もし現アメリカ大統領のトランプ氏がドル安を望んでいるのであれば、連邦準備制度理事会(FRB)のパウエル議長を解任するという選択肢は、一見すると効果的に見えるかもしれません。ただ、「自分が望むことには注意を払うべきだ」という格言が、これほど当てはまる状況も珍しいように思われます。
パウエル議長が金利を引き下げないことに対して、トランプ氏が不満を抱いていたのは彼の初期政権時代にさかのぼります。最近の発言による攻撃は、ドルの緩やかな下落を、一気に取り返しのつかない暴落へと変える可能性すらあるのです。
これは決して大げさな話ではありません。今年に入ってからドルの価値はすでに9%下がっており、今月だけでも6%近くも値を下げています。トランプ氏が「解放の日」と位置づけた関税発表が、市場に不確実性と混乱をもたらし、結果としてドル安を加速させました。
年初から続くこのドル安は、昨年の上昇分をすべて帳消しにする勢いです。アメリカ例外主義のもとに、世界中の投資家から何兆ドルもの資金がウォール街に流れ込んだ背景を考えると、非常に深刻な事態と言えるでしょう。
主要通貨との比較では、今回のドルの下落幅は2007〜2009年の世界金融危機以来、最も大きいものになりそうです。変動相場制が導入されて以来、今回の下げ幅は過去50年超で8番目に大きいとされています。世界金融危機を除くと、ここまでドルが下がったのは1985年9月、いわゆる「プラザ合意」が発表される直前のことでした。
今回のドル売りは、過去に例を見ないほどの規模で進行しており、その根底には、アメリカの政策決定の方向性や信頼性への不安があると考えられています。中央銀行のトップを強引に交代させるような事態は、その国の経済政策や通貨の信認に対して、大きなダメージを与える可能性があります。これはアメリカやドルのような、グローバル金融の中心にある存在であっても例外ではありません。むしろ、その影響が大きいため、より深刻に受け止める必要があるでしょう。
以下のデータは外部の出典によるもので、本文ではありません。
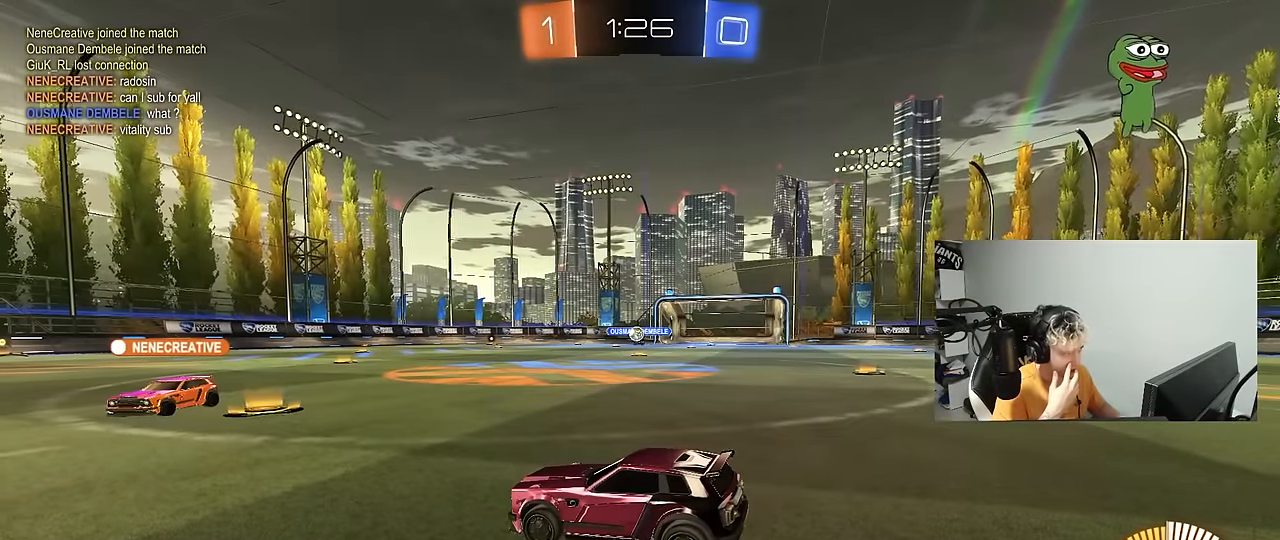
{"keys": [], "mouse": [], "mouse_move": "still", "events": [[117, "d", "down"], [167, "w", "down"], [317, "d", "up"], [500, "w", "up"]]}
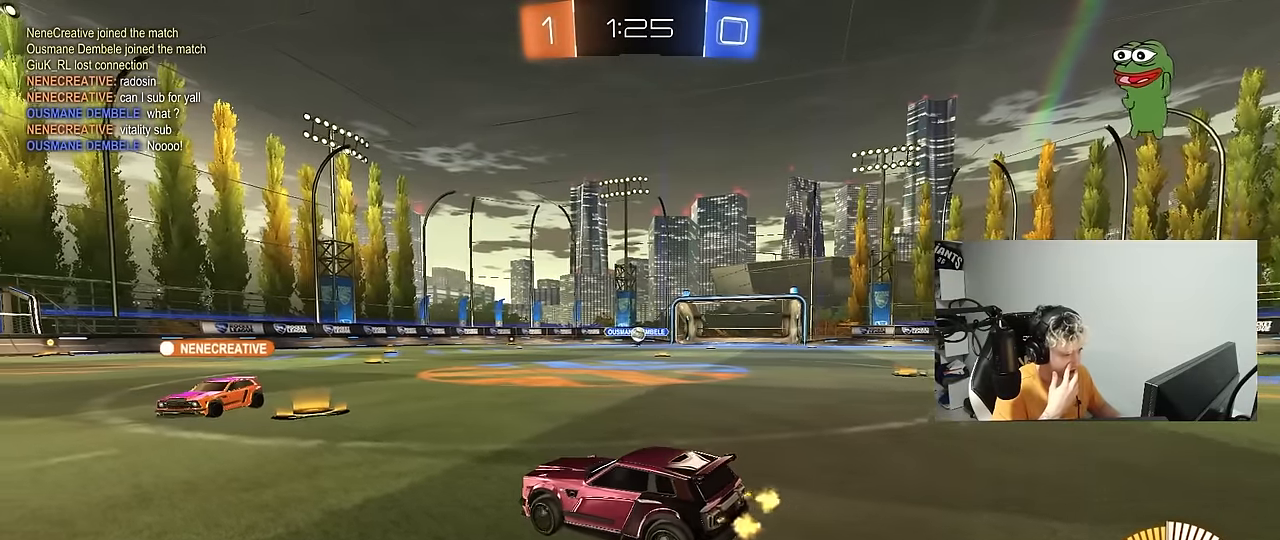
{"keys": [], "mouse": [], "mouse_move": "still", "events": []}
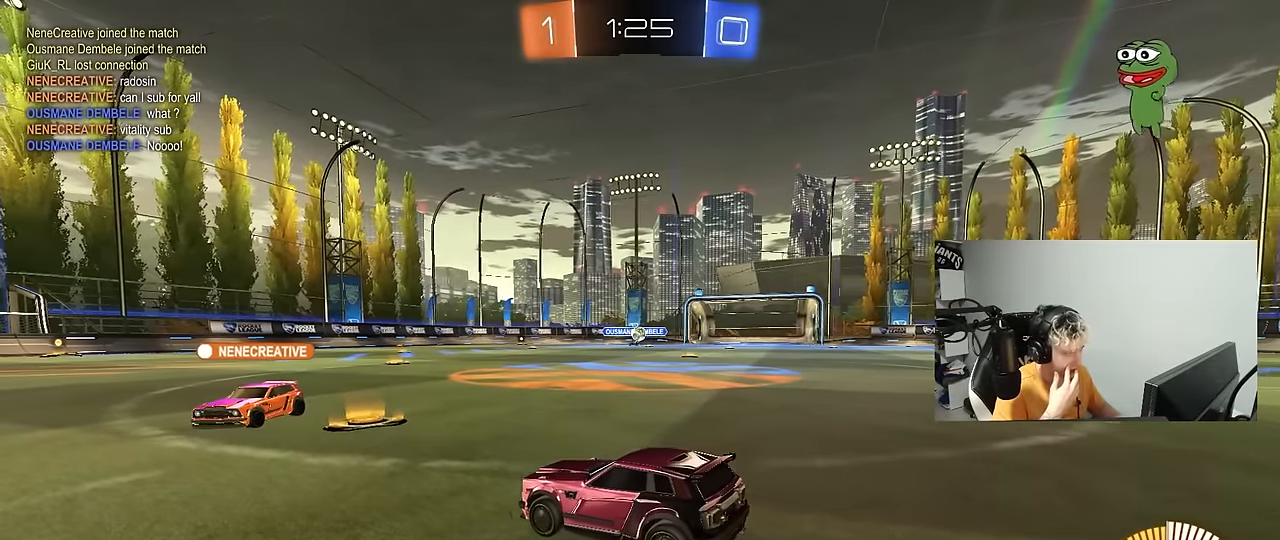
{"keys": ["w"], "mouse": [], "mouse_move": "still", "events": [[383, "w", "down"]]}
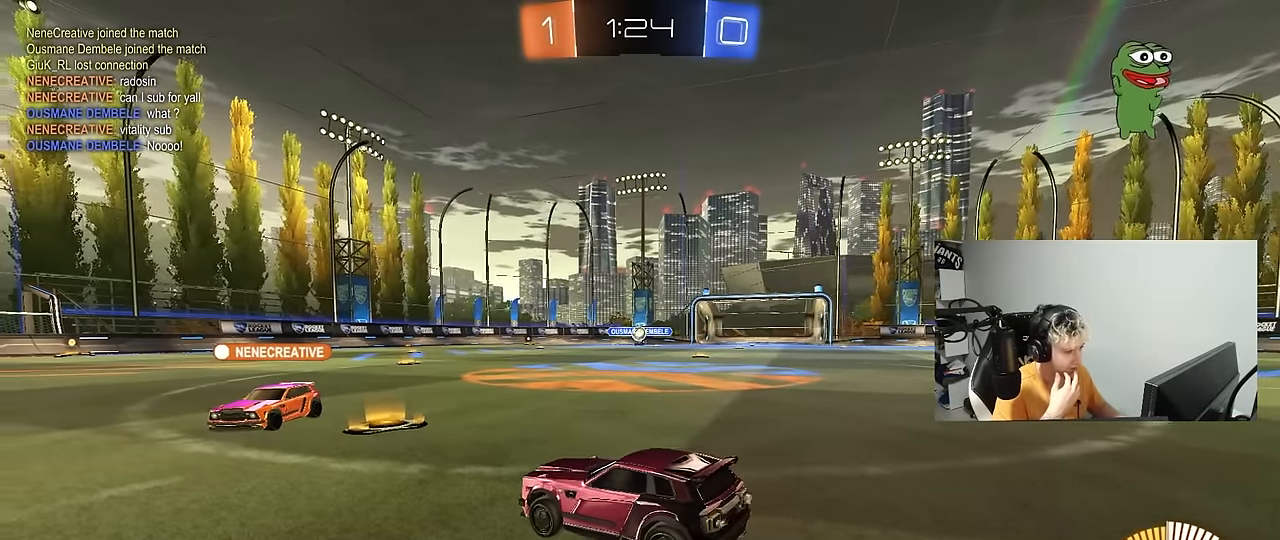
{"keys": ["a", "w"], "mouse": [], "mouse_move": "still", "events": [[17, "d", "down"], [167, "a", "down"], [167, "d", "up"], [217, "shift", "down"], [350, "shift", "up"]]}
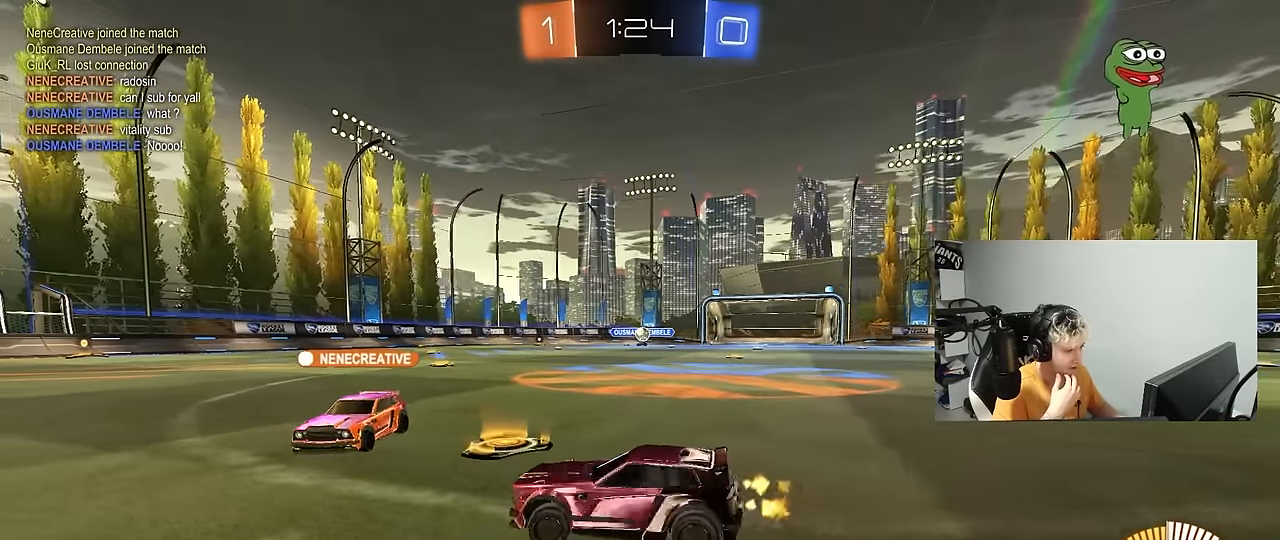
{"keys": [], "mouse": [], "mouse_move": "still", "events": [[133, "a", "up"], [133, "w", "up"], [367, "t", "down"], [467, "t", "up"]]}
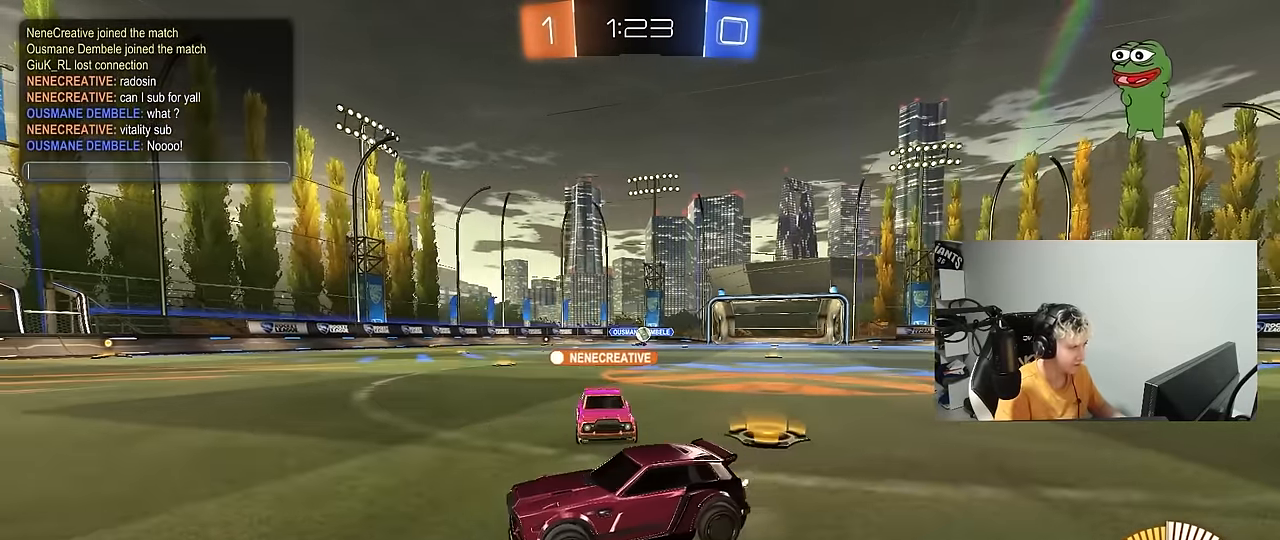
{"keys": [], "mouse": [], "mouse_move": "still", "events": []}
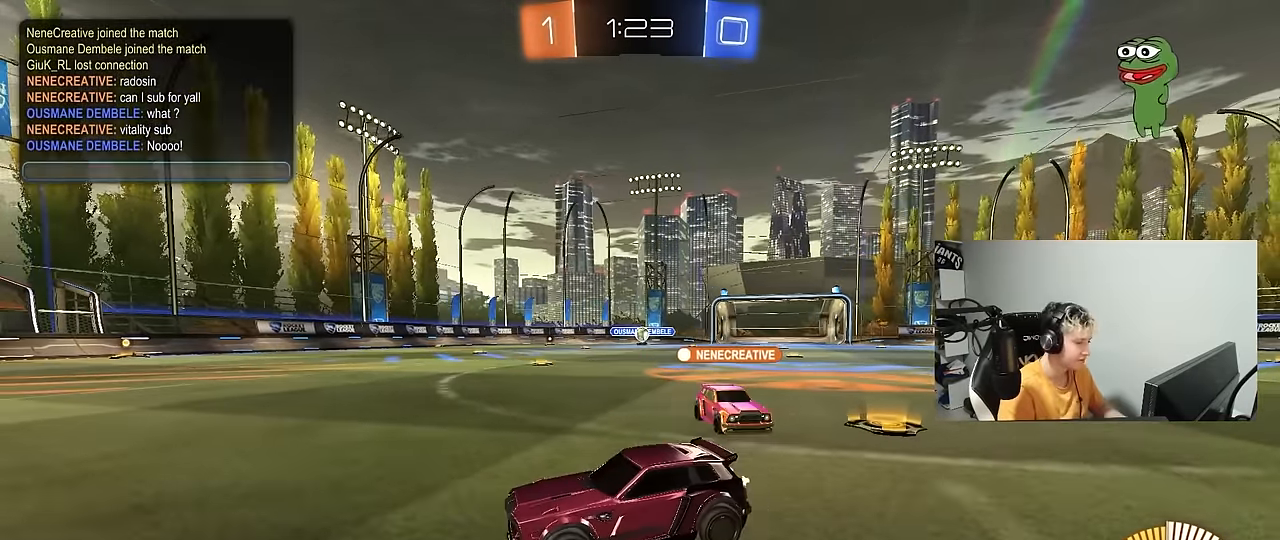
{"keys": ["d", "w"], "mouse": [], "mouse_move": "still", "events": [[400, "w", "down"], [500, "d", "down"]]}
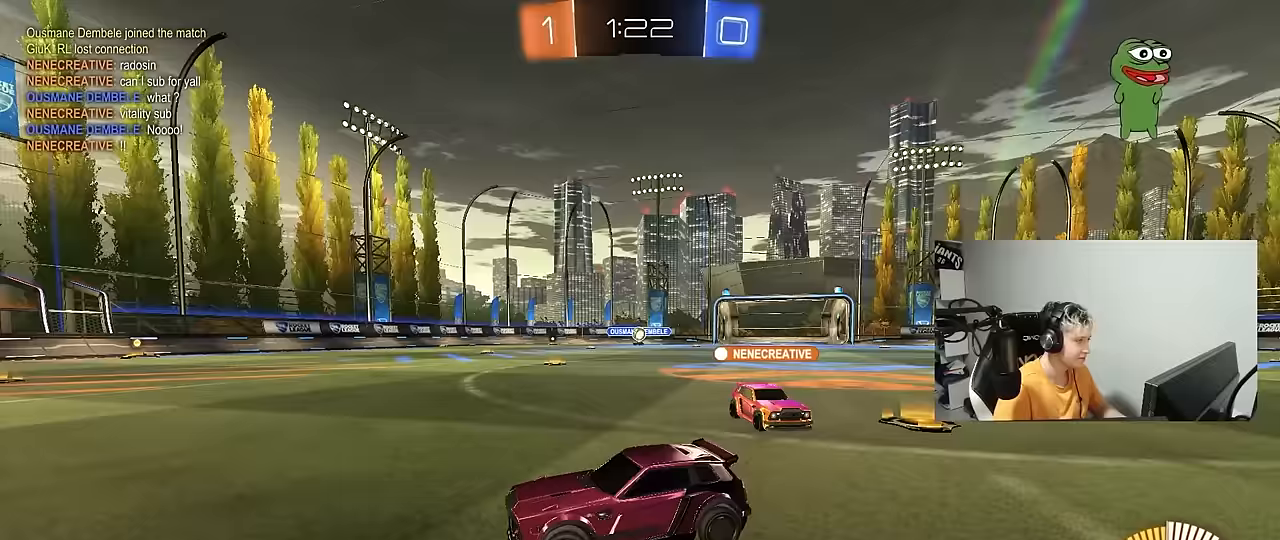
{"keys": ["a", "shift", "w"], "mouse": [], "mouse_move": "up-right", "events": [[267, "d", "up"], [367, "a", "down"], [367, "mouse_left", "down"], [367, "mouse_right", "down"], [367, "shift", "down"], [467, "mouse_left", "up"], [467, "mouse_right", "up"]]}
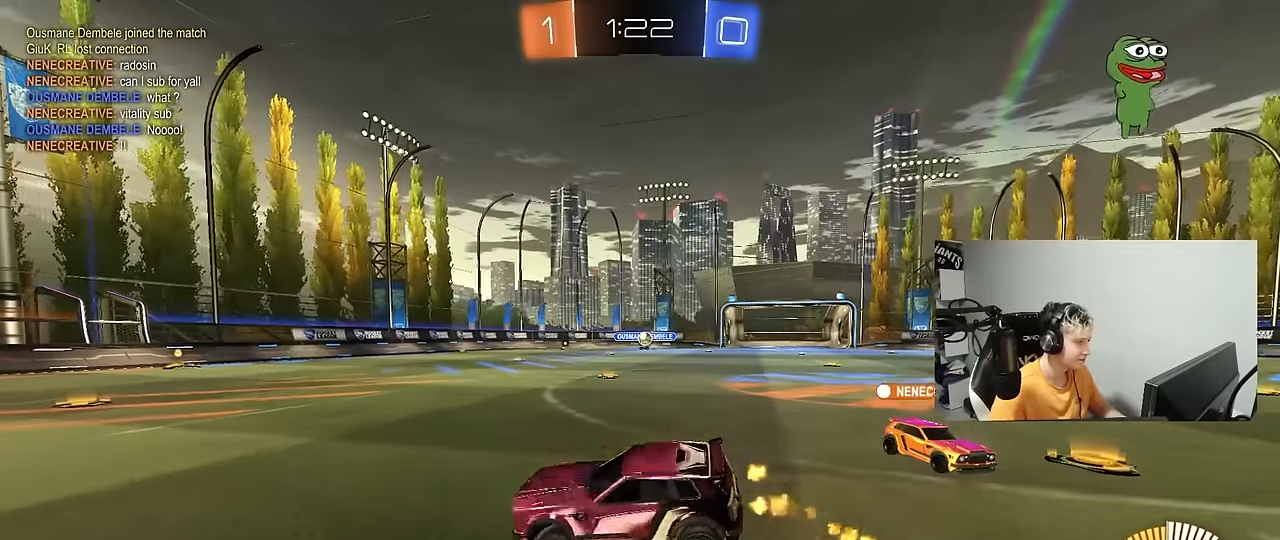
{"keys": ["a", "shift"], "mouse": [], "mouse_move": "still", "events": [[17, "mouse_right", "down"], [50, "mouse_left", "down"], [100, "s", "down"], [100, "w", "up"], [200, "mouse_left", "up"], [200, "mouse_right", "up"], [433, "s", "up"]]}
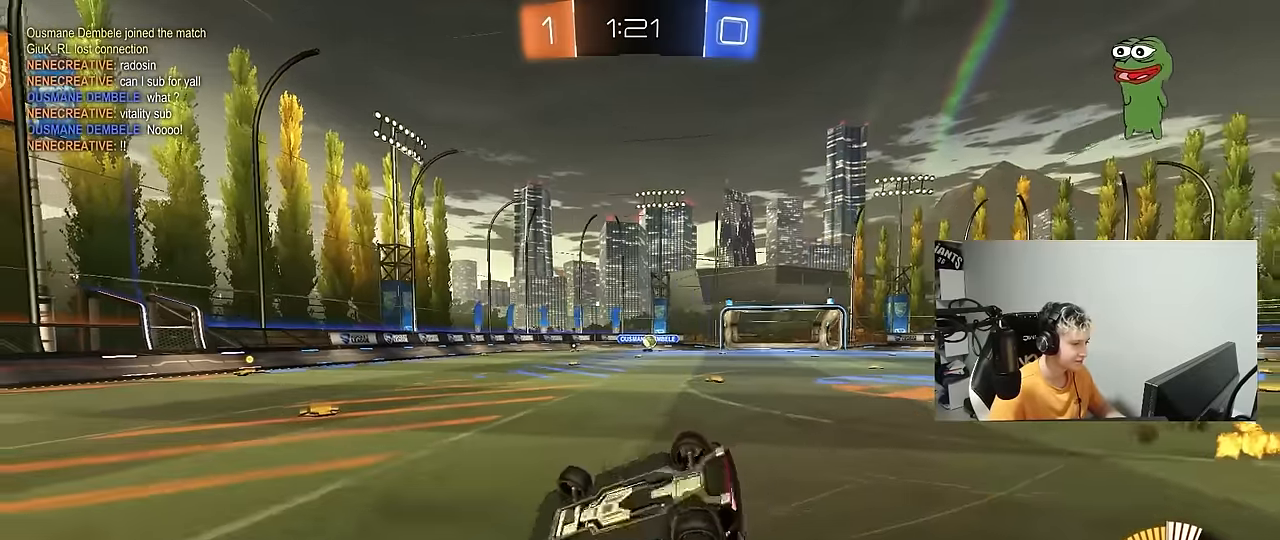
{"keys": [], "mouse": ["left"], "mouse_move": "still", "events": [[67, "s", "down"], [217, "shift", "up"], [350, "s", "up"], [400, "mouse_left", "down"], [500, "a", "up"]]}
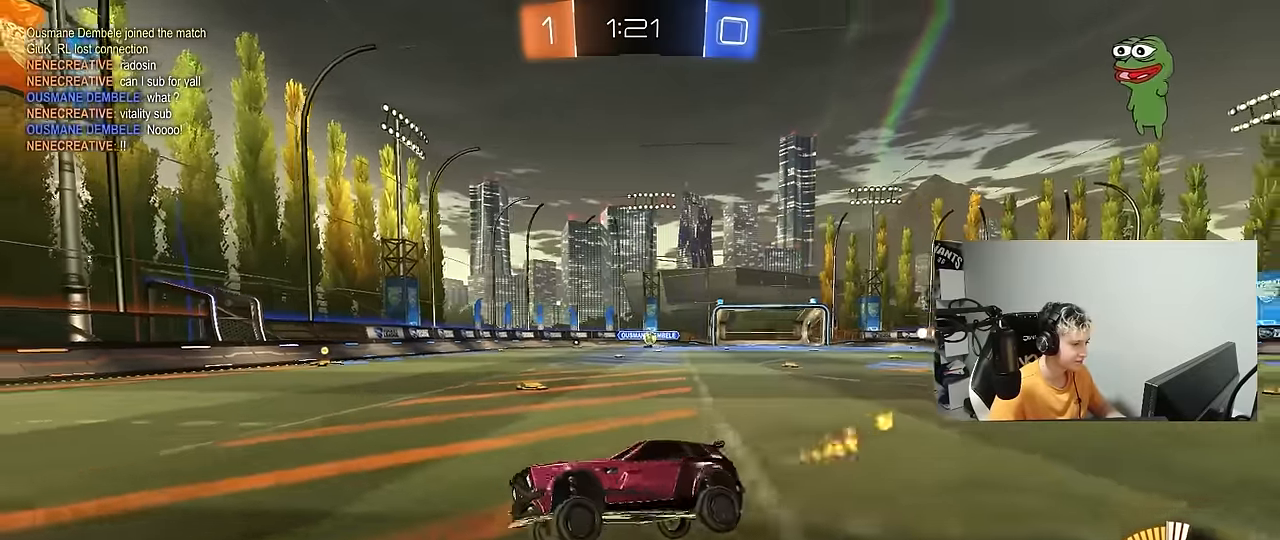
{"keys": ["a", "w"], "mouse": ["left"], "mouse_move": "still", "events": [[33, "space", "down"], [83, "w", "down"], [183, "space", "up"], [417, "a", "down"]]}
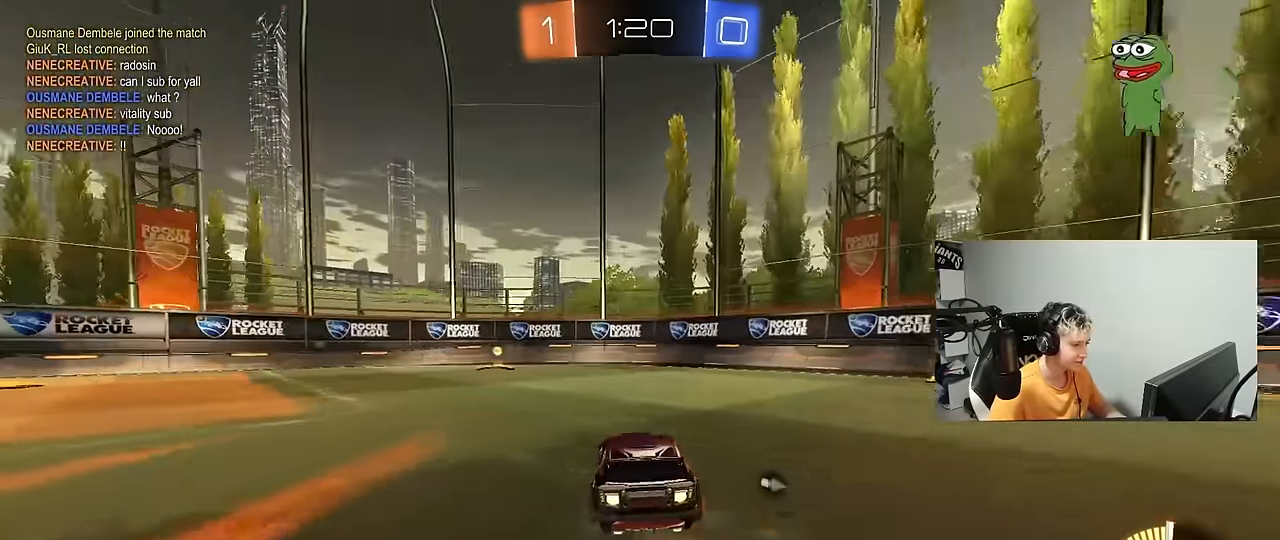
{"keys": ["a", "shift", "w"], "mouse": [], "mouse_move": "still", "events": [[17, "a", "up"], [200, "space", "down"], [283, "mouse_left", "up"], [333, "a", "down"], [383, "shift", "down"], [383, "space", "up"]]}
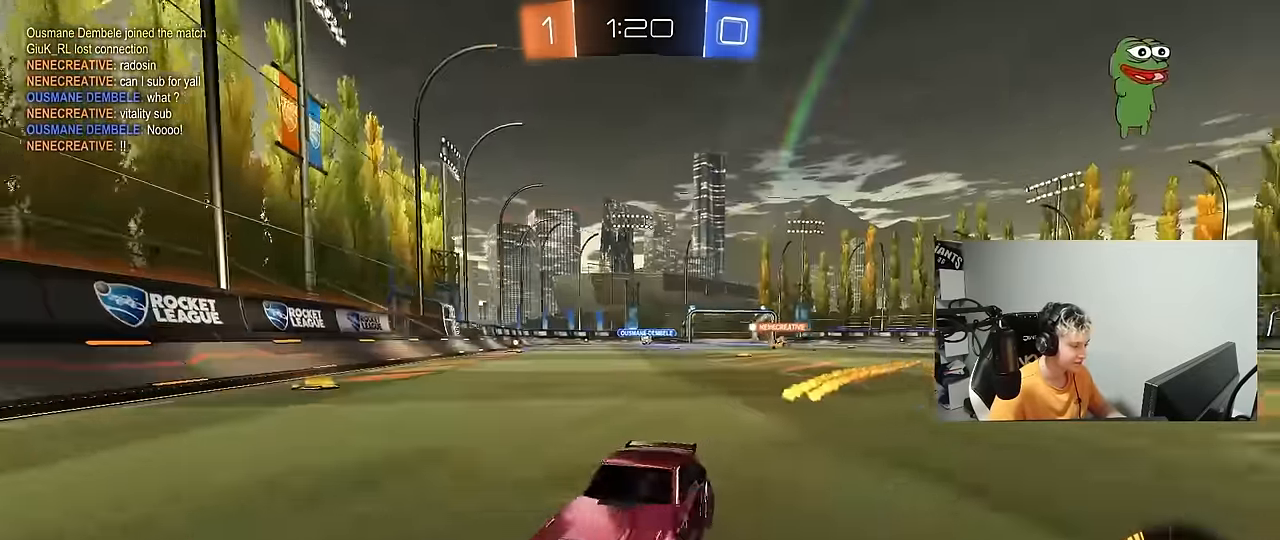
{"keys": ["a", "w"], "mouse": [], "mouse_move": "still", "events": [[67, "shift", "up"]]}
前ボストン連邦準備銀行のローゼングレン元総裁は21日、「アメリカの貿易をまるで開発途上国のようにすることが目的でない限り、FRBの独立性を脅かすことは、海外の投資家にとってアメリカの魅力を失わせるだけだ」とSNSに投稿しています。
<考えられる展開>
もちろん、最悪のシナリオを避けられる可能性もあります。トランプ氏が態度を和らげるかもしれませんし、パウエル議長自身が状況の悪化を避けるために退任を選ぶ可能性もあります。あるいは、新たな議長が就任しても市場がそれを否定的に受け止めないという可能性もゼロではありません。ただ、現時点でこれらの展開を示唆する明確な兆しはほとんど見られません。
短期的には、もしパウエル議長が辞任することになれば、FRBの金利政策に対する見通しはすぐにハト派寄りに変更されると見られています。市場では、FRBが年内に政策金利を100ベーシスポイント引き下げ、3.25〜3.50%になると予想されていますが、これはパウエル氏が成長の鈍化とインフレの圧力とのバランスを取ろうとしている前提に基づいています。仮にFRBがトランプ氏の方針に寄るようであれば、さらに金融緩和が進む可能性もあるでしょう。
とはいえ、これもあくまで複数あるシナリオの一つに過ぎません。ドル安が続くことで、他国の通貨が相対的に上昇すれば、その国々から歓迎されないのは確実です。さらに、ドルの信頼が失われれば、世界市場に思いもよらない波紋が広がる可能性もあります。公的な市場介入が行われる場面も、いずれは訪れると考えられます。
しかし、そのような介入が果たして効果を発揮するのかは不透明です。エコノミストのフィル・サトル氏は、「たとえFRBであっても、ドルに対する投機的な攻撃を完全に食い止めるのは難しい」と警戒しています。
トランプ氏が目指しているのは、世界の経済構造そのものの再構築だとされています。FRBへの政治的圧力、インフレ期待の不安定化、ドルの信頼の低下は、確かにその目標の達成に寄与するかもしれませんが、その代償は非常に大きなものになるでしょう。
オンライン予測市場のポリマーケットによると、年内にパウエル議長が解任される可能性は19%とされており、これは年初の15%前後からは上昇していますが、先週の23%からはやや低下しています。とはいえ、トランプ氏の方針が急に変わらない限り、この可能性、そしてドルへの下押し圧力は今後も強まると見られています。